Cabinet Office Minister Francis Maude said existing laws could work well and legislation changes were a last resort.
Up to two million workers, including teachers and border control staff, are due to walk out on Wednesday.
Ministers are urging workers to accept the deal on offer, which unions say is unfair and also lacks clarity.
Speaking on BBC Radio 5 live's Pienaar's Politics, Mr Maude said those who had made the case for having a threshold on turnout in strike ballots would "feel that their hand has been strengthened".
"The biggest unions achieved turnout in these strike ballots of between a quarter and a third. It's a very, very low turnout indeed," he said.
"The case for reform will be strengthened if unions press ahead with calling strikes on the basis of these very low turnouts.
"We keep these things under review but frankly that's not a path we want to go down."
The strike would cause "great damage" to the economy and fellow citizens, he added.'Awaiting clarity'
He added that there was no more money that the government could offer to the unions and accused union leaders of "jumping the gun", urging them to "think again".
Speaking earlier on the Politics Show, Mr Maude accepted there had been no central talks between the government and union bosses since ministers outlined their latest offer on 2 November.

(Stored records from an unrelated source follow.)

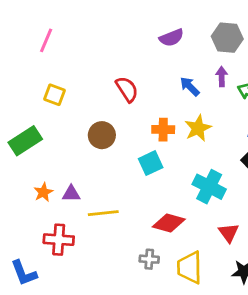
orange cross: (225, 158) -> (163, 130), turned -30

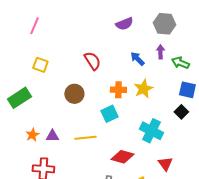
yellow line: (103, 213) -> (85, 138), moved

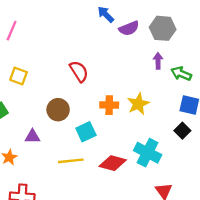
purple semicircle: (124, 24) -> (129, 28), moved
blue arrow: (137, 59) -> (106, 14), moved
cyan square: (109, 114) -> (86, 132), moved
purple triangle: (52, 136) -> (32, 136), moved
red diamond: (122, 157) -> (113, 163), moved

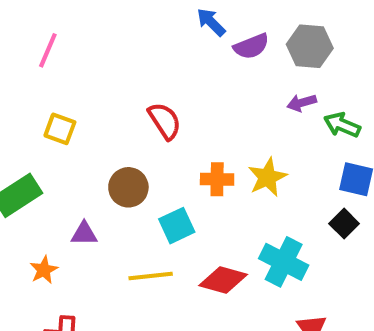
purple arrow: (158, 61) -> (302, 103), turned -105

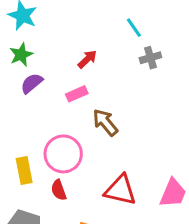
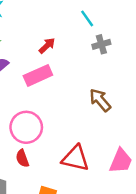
pink rectangle: (77, 94) -> (38, 75), size x1.5
brown arrow: (105, 122) -> (100, 100), moved

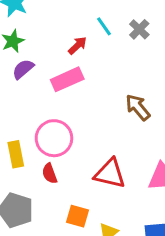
cyan line: (87, 18) -> (104, 26), moved
gray cross: (101, 44) -> (139, 29), moved, turned -30

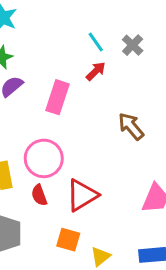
red arrow: (77, 46) -> (96, 71), moved
pink rectangle: (67, 79) -> (58, 97), turned -48
red triangle: (110, 173) -> (82, 195), moved, turned -44

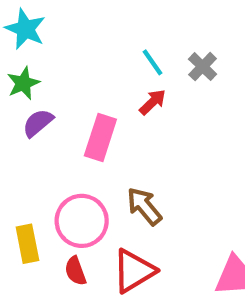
brown arrow: (131, 126) -> (144, 206), moved

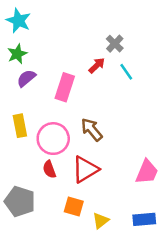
cyan line: (153, 62) -> (126, 72), moved
gray cross: (203, 67) -> (115, 44), moved
yellow rectangle: (27, 244) -> (20, 126), moved

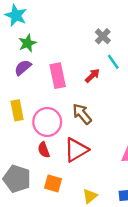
green star: (17, 54) -> (27, 43), moved
red arrow: (97, 65) -> (92, 76), moved
pink rectangle: (65, 87) -> (58, 76), turned -30
orange square: (74, 207) -> (53, 183), moved

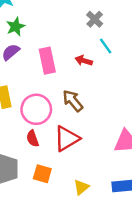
red arrow: (92, 76) -> (84, 61), turned -119

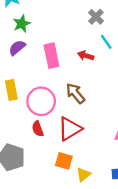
orange square: (42, 174) -> (64, 161), moved

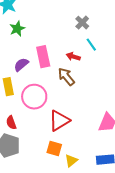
purple semicircle: (17, 48) -> (21, 65), moved
brown arrow: (75, 93) -> (66, 77), moved
red semicircle: (38, 129) -> (11, 123), moved

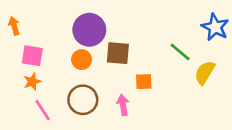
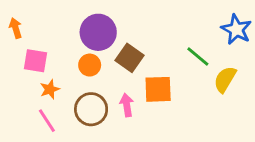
brown square: (118, 53) -> (130, 58), turned 30
orange star: (32, 82) -> (50, 89), moved
orange square: (144, 82) -> (158, 89), size x1.5
pink arrow: (123, 105) -> (127, 105), moved

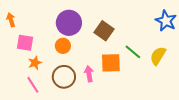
green line: (198, 56) -> (133, 52), moved
brown square: (130, 58) -> (104, 31), moved

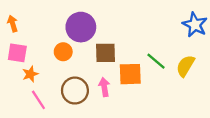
brown square: (104, 31) -> (105, 53), moved, turned -36
pink square: (25, 43) -> (17, 53), moved
orange circle: (63, 46) -> (63, 52), moved
orange star: (35, 63) -> (30, 74), moved

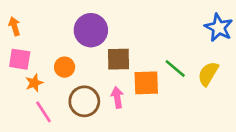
orange circle: (63, 52) -> (65, 67), moved

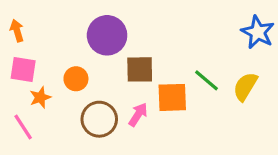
pink arrow: (117, 97) -> (138, 115), turned 42
pink line: (43, 112) -> (23, 127), moved

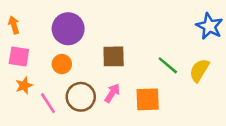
purple circle: (107, 35) -> (68, 29), moved
orange star: (40, 97) -> (24, 85), moved
orange square: (172, 97) -> (148, 99), moved
pink line: (23, 127) -> (48, 103), moved

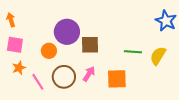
purple circle: (68, 29) -> (67, 32), moved
green line: (168, 65) -> (133, 52), turned -36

But his officials insisted that Mr Maude - and the chief secretary to the Treasury, Danny Alexander - spoke frequently to the TUC general secretary Brendan Barber on an informal basis, and they were also kept abreast of the negotiations continuing between the government and the unions over the individual pension schemes for health and education workers, civil servants and local government staff.
Mr Barber, however, accused the government of being "intransigent" on several key issues.

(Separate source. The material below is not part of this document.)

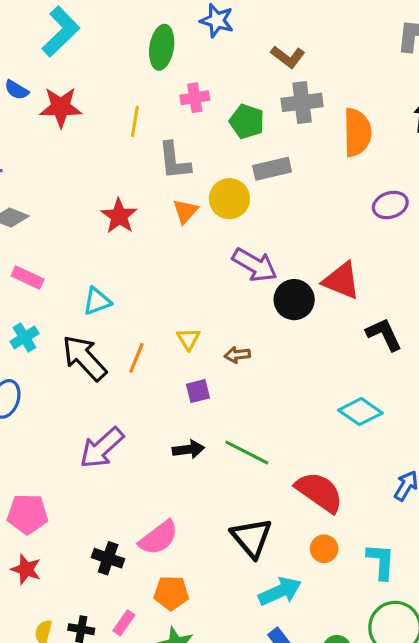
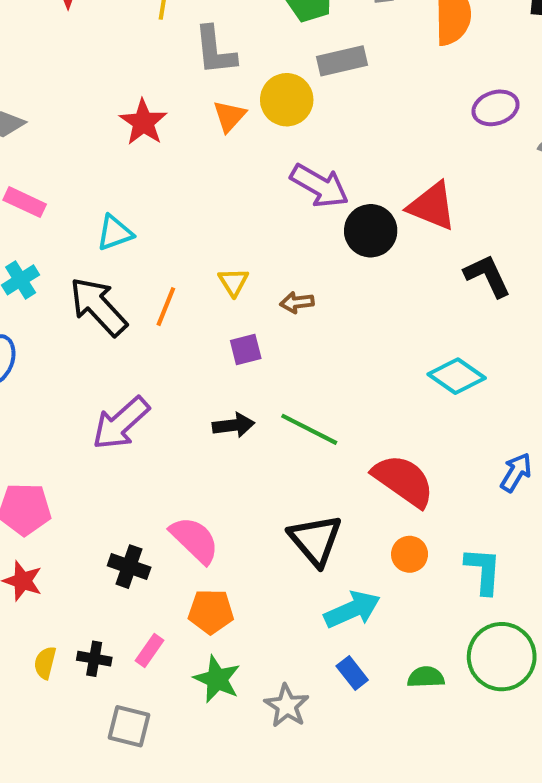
pink semicircle: (158, 538) -> (195, 540), turned -99

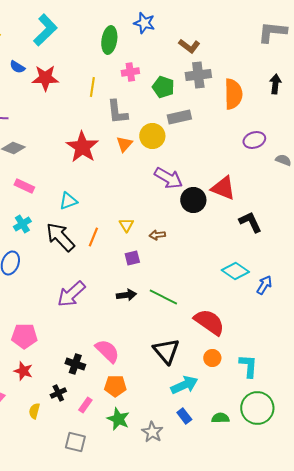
red star: (143, 122) -> (82, 147), size x1.4
blue arrow: (516, 472) -> (264, 285), moved
black cross: (94, 659) -> (58, 393), moved, turned -35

Speaking on the Politics Show on BBC One, he said: "Even on proposals set out in early November we are still awaiting absolute clarity.
"Nobody is rushing to action but the sense of frustration, the sense of real injustice and anger is enormously strong."
Shadow chancellor Ed Balls has said both the unions and the government should "give ground" to avert the strike.
He told the BBC's Andrew Marr Show: "There has to be a deal; it takes both sides to sort this out".
But Conservative deputy chairman Michael Fallon accused Mr Balls of refusing to condemn the strikes.
"It's extraordinary that Ed Balls is now the strikers' friend," he said. "Supporting a strike that will hurt hospital patients, inconvenience parents and hit the economy we need to help."